== Written exercise ==
Reproduce the following lines verbatim, keeping every character, space, and line break unchanged.

== Data extract ==
'''

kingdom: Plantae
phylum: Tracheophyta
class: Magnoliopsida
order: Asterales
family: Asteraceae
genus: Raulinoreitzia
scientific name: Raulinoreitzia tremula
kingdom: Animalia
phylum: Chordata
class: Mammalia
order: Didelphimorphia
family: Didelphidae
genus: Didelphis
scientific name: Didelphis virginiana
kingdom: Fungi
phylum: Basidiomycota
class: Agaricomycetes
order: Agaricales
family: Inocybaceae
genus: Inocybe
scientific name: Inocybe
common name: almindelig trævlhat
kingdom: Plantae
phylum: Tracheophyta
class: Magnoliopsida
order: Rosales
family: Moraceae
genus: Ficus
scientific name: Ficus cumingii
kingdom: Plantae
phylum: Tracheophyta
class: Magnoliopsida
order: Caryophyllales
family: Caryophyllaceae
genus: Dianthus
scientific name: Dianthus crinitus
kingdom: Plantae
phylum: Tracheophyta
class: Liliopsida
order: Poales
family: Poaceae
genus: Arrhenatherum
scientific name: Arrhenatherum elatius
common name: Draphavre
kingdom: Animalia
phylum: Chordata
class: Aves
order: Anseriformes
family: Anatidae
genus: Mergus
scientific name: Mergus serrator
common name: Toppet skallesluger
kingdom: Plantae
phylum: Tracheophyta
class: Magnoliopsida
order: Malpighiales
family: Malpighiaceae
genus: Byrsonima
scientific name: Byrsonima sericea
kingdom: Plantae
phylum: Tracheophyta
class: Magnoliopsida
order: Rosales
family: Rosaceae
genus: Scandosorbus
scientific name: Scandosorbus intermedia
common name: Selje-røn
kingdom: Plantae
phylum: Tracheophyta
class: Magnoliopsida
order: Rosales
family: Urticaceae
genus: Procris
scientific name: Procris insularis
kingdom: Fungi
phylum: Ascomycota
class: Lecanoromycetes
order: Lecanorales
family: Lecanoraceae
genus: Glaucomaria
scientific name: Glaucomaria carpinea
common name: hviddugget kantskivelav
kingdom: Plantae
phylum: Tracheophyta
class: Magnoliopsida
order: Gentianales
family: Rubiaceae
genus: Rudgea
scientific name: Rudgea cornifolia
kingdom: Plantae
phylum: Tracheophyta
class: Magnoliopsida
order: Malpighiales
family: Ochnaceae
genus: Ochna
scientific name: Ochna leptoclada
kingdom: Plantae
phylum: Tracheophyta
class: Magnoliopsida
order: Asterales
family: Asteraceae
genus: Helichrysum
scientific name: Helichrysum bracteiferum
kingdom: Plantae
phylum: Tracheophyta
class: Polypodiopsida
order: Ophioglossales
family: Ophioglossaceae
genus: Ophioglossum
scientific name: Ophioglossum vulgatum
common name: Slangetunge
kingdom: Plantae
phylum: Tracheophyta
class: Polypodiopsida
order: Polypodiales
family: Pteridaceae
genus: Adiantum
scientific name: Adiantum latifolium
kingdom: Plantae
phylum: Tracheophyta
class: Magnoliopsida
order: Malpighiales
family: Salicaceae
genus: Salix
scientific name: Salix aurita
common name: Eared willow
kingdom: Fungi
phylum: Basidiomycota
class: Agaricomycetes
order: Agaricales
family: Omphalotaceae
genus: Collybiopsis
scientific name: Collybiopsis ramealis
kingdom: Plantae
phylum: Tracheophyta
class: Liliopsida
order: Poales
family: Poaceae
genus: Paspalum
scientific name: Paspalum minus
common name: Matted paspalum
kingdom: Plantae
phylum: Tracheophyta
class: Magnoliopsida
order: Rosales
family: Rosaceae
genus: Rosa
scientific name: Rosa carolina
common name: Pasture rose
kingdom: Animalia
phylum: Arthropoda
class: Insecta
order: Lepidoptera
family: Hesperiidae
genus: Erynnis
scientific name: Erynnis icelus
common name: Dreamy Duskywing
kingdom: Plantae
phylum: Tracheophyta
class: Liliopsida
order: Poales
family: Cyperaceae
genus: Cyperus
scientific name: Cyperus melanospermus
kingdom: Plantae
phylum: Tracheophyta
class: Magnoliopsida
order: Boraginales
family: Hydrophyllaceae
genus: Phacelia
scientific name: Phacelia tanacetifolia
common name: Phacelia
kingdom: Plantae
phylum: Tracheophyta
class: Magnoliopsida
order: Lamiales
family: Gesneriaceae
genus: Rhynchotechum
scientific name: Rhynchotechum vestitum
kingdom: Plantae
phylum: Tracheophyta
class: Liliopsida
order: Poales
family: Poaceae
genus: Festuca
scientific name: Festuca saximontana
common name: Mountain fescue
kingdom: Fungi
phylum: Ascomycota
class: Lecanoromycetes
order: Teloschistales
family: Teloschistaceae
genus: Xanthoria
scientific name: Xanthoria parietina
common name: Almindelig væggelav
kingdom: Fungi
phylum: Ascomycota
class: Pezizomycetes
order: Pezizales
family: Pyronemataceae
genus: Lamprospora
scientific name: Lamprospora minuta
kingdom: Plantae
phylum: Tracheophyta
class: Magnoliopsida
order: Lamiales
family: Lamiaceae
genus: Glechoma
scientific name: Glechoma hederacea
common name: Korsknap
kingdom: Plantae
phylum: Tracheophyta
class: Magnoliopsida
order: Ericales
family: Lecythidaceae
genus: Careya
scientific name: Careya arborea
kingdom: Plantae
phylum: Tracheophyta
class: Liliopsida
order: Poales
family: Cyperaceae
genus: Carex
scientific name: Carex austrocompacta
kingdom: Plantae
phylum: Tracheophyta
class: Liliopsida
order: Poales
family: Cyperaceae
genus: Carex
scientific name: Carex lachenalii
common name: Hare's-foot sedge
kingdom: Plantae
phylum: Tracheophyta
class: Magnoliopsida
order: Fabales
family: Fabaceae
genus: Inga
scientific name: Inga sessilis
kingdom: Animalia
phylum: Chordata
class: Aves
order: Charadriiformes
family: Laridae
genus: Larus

'''

== Solution for this exercise ==
kingdom: Plantae
phylum: Tracheophyta
class: Magnoliopsida
order: Asterales
family: Asteraceae
genus: Raulinoreitzia
scientific name: Raulinoreitzia tremula
kingdom: Animalia
phylum: Chordata
class: Mammalia
order: Didelphimorphia
family: Didelphidae
genus: Didelphis
scientific name: Didelphis virginiana
kingdom: Fungi
phylum: Basidiomycota
class: Agaricomycetes
order: Agaricales
family: Inocybaceae
genus: Inocybe
scientific name: Inocybe
common name: almindelig trævlhat
kingdom: Plantae
phylum: Tracheophyta
class: Magnoliopsida
order: Rosales
family: Moraceae
genus: Ficus
scientific name: Ficus cumingii
kingdom: Plantae
phylum: Tracheophyta
class: Magnoliopsida
order: Caryophyllales
family: Caryophyllaceae
genus: Dianthus
scientific name: Dianthus crinitus
kingdom: Plantae
phylum: Tracheophyta
class: Liliopsida
order: Poales
family: Poaceae
genus: Arrhenatherum
scientific name: Arrhenatherum elatius
common name: Draphavre
kingdom: Animalia
phylum: Chordata
class: Aves
order: Anseriformes
family: Anatidae
genus: Mergus
scientific name: Mergus serrator
common name: Toppet skallesluger
kingdom: Plantae
phylum: Tracheophyta
class: Magnoliopsida
order: Malpighiales
family: Malpighiaceae
genus: Byrsonima
scientific name: Byrsonima sericea
kingdom: Plantae
phylum: Tracheophyta
class: Magnoliopsida
order: Rosales
family: Rosaceae
genus: Scandosorbus
scientific name: Scandosorbus intermedia
common name: Selje-røn
kingdom: Plantae
phylum: Tracheophyta
class: Magnoliopsida
order: Rosales
family: Urticaceae
genus: Procris
scientific name: Procris insularis
kingdom: Fungi
phylum: Ascomycota
class: Lecanoromycetes
order: Lecanorales
family: Lecanoraceae
genus: Glaucomaria
scientific name: Glaucomaria carpinea
common name: hviddugget kantskivelav
kingdom: Plantae
phylum: Tracheophyta
class: Magnoliopsida
order: Gentianales
family: Rubiaceae
genus: Rudgea
scientific name: Rudgea cornifolia
kingdom: Plantae
phylum: Tracheophyta
class: Magnoliopsida
order: Malpighiales
family: Ochnaceae
genus: Ochna
scientific name: Ochna leptoclada
kingdom: Plantae
phylum: Tracheophyta
class: Magnoliopsida
order: Asterales
family: Asteraceae
genus: Helichrysum
scientific name: Helichrysum bracteiferum
kingdom: Plantae
phylum: Tracheophyta
class: Polypodiopsida
order: Ophioglossales
family: Ophioglossaceae
genus: Ophioglossum
scientific name: Ophioglossum vulgatum
common name: Slangetunge
kingdom: Plantae
phylum: Tracheophyta
class: Polypodiopsida
order: Polypodiales
family: Pteridaceae
genus: Adiantum
scientific name: Adiantum latifolium
kingdom: Plantae
phylum: Tracheophyta
class: Magnoliopsida
order: Malpighiales
family: Salicaceae
genus: Salix
scientific name: Salix aurita
common name: Eared willow
kingdom: Fungi
phylum: Basidiomycota
class: Agaricomycetes
order: Agaricales
family: Omphalotaceae
genus: Collybiopsis
scientific name: Collybiopsis ramealis
kingdom: Plantae
phylum: Tracheophyta
class: Liliopsida
order: Poales
family: Poaceae
genus: Paspalum
scientific name: Paspalum minus
common name: Matted paspalum
kingdom: Plantae
phylum: Tracheophyta
class: Magnoliopsida
order: Rosales
family: Rosaceae
genus: Rosa
scientific name: Rosa carolina
common name: Pasture rose
kingdom: Animalia
phylum: Arthropoda
class: Insecta
order: Lepidoptera
family: Hesperiidae
genus: Erynnis
scientific name: Erynnis icelus
common name: Dreamy Duskywing
kingdom: Plantae
phylum: Tracheophyta
class: Liliopsida
order: Poales
family: Cyperaceae
genus: Cyperus
scientific name: Cyperus melanospermus
kingdom: Plantae
phylum: Tracheophyta
class: Magnoliopsida
order: Boraginales
family: Hydrophyllaceae
genus: Phacelia
scientific name: Phacelia tanacetifolia
common name: Phacelia
kingdom: Plantae
phylum: Tracheophyta
class: Magnoliopsida
order: Lamiales
family: Gesneriaceae
genus: Rhynchotechum
scientific name: Rhynchotechum vestitum
kingdom: Plantae
phylum: Tracheophyta
class: Liliopsida
order: Poales
family: Poaceae
genus: Festuca
scientific name: Festuca saximontana
common name: Mountain fescue
kingdom: Fungi
phylum: Ascomycota
class: Lecanoromycetes
order: Teloschistales
family: Teloschistaceae
genus: Xanthoria
scientific name: Xanthoria parietina
common name: Almindelig væggelav
kingdom: Fungi
phylum: Ascomycota
class: Pezizomycetes
order: Pezizales
family: Pyronemataceae
genus: Lamprospora
scientific name: Lamprospora minuta
kingdom: Plantae
phylum: Tracheophyta
class: Magnoliopsida
order: Lamiales
family: Lamiaceae
genus: Glechoma
scientific name: Glechoma hederacea
common name: Korsknap
kingdom: Plantae
phylum: Tracheophyta
class: Magnoliopsida
order: Ericales
family: Lecythidaceae
genus: Careya
scientific name: Careya arborea
kingdom: Plantae
phylum: Tracheophyta
class: Liliopsida
order: Poales
family: Cyperaceae
genus: Carex
scientific name: Carex austrocompacta
kingdom: Plantae
phylum: Tracheophyta
class: Liliopsida
order: Poales
family: Cyperaceae
genus: Carex
scientific name: Carex lachenalii
common name: Hare's-foot sedge
kingdom: Plantae
phylum: Tracheophyta
class: Magnoliopsida
order: Fabales
family: Fabaceae
genus: Inga
scientific name: Inga sessilis
kingdom: Animalia
phylum: Chordata
class: Aves
order: Charadriiformes
family: Laridae
genus: Larus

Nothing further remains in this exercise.